== Record set ==

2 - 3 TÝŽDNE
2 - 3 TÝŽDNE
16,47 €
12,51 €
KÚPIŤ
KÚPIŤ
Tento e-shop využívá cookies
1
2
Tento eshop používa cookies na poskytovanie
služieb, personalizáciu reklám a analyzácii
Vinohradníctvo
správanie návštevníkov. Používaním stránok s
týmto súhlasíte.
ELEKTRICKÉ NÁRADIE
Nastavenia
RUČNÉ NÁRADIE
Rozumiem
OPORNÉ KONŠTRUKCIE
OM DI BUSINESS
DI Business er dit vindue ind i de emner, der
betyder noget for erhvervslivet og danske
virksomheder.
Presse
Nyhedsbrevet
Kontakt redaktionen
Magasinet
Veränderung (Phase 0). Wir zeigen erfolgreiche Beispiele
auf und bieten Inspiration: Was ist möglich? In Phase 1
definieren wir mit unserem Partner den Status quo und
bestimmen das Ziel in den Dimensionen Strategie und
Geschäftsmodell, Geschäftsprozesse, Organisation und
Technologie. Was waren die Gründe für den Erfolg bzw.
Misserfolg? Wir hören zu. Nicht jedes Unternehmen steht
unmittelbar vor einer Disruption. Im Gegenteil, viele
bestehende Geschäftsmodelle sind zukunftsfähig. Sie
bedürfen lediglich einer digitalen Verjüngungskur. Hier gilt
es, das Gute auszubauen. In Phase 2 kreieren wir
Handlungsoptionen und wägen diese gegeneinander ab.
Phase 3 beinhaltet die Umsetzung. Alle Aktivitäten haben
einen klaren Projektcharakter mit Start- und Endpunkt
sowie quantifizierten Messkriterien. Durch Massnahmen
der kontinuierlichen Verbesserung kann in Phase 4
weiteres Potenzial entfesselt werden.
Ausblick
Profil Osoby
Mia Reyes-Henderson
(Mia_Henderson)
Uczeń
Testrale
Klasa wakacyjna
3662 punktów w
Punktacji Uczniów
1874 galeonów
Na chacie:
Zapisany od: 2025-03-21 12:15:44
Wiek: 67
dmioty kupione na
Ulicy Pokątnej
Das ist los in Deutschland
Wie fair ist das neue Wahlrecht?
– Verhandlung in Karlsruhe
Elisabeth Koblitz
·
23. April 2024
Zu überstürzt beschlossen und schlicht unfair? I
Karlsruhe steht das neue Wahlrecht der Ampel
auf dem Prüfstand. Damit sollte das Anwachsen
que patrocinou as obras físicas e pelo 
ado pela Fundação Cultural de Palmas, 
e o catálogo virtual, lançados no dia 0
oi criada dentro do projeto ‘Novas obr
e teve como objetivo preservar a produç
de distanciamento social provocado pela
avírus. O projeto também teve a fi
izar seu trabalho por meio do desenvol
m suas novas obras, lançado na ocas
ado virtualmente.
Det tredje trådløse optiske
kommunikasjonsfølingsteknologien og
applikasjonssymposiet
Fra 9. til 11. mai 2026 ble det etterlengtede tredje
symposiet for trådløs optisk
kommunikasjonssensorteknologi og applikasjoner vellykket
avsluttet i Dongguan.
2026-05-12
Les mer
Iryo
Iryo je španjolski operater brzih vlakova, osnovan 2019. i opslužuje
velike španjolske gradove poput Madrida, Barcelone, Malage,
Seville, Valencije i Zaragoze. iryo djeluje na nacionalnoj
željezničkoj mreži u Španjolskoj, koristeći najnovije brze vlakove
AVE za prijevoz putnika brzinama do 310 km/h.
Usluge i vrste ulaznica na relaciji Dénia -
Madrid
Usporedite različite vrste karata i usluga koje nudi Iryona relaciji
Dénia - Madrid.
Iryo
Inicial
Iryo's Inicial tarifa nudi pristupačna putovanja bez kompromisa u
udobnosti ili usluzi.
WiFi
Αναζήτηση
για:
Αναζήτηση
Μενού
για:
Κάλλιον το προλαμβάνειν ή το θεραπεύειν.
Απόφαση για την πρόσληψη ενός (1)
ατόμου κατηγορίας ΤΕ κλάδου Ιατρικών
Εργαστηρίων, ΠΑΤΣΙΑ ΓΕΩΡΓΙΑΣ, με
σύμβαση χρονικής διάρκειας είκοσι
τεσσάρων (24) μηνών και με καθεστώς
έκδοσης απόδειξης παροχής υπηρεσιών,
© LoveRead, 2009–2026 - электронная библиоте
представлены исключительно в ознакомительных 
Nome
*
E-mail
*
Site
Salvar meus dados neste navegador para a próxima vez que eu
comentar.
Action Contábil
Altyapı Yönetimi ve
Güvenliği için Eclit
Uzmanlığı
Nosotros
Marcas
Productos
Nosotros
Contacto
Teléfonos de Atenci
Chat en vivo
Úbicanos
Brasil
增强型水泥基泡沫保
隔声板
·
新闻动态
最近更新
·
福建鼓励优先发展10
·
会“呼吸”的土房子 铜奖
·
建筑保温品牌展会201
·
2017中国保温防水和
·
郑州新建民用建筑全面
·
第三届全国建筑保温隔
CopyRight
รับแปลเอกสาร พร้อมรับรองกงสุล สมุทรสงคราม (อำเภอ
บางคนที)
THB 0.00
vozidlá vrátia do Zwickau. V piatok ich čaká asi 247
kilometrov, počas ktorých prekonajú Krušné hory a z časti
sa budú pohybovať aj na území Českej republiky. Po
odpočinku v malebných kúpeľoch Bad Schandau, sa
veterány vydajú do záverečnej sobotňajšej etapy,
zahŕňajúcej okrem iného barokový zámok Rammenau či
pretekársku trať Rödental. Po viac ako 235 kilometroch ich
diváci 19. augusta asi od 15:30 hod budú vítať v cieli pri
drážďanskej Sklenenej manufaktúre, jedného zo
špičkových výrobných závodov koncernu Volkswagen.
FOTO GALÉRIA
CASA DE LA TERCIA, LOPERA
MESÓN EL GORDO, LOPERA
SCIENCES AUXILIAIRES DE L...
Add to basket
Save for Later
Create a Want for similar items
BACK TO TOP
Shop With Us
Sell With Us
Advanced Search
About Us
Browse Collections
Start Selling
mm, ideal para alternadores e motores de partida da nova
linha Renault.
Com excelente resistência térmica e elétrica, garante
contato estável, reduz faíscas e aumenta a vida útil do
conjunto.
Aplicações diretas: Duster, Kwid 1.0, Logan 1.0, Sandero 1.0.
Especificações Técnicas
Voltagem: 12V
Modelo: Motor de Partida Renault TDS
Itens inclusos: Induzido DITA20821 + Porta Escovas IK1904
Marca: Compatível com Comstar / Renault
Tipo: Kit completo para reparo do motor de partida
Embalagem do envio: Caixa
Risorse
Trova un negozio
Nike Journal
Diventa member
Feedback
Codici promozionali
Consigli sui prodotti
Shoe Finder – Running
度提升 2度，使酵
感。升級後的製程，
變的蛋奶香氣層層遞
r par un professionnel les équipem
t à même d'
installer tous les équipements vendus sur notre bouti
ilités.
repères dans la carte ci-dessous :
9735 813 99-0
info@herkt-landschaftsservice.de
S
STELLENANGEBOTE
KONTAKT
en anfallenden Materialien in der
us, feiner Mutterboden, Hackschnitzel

===

Exercise brief: Return every line of the rows above that contains the word "steht", treating uppercase and lowercase letters as different.

Answer space:
Misserfolg? Wir hören zu. Nicht jedes Unternehmen steht
Karlsruhe steht das neue Wahlrecht der Ampel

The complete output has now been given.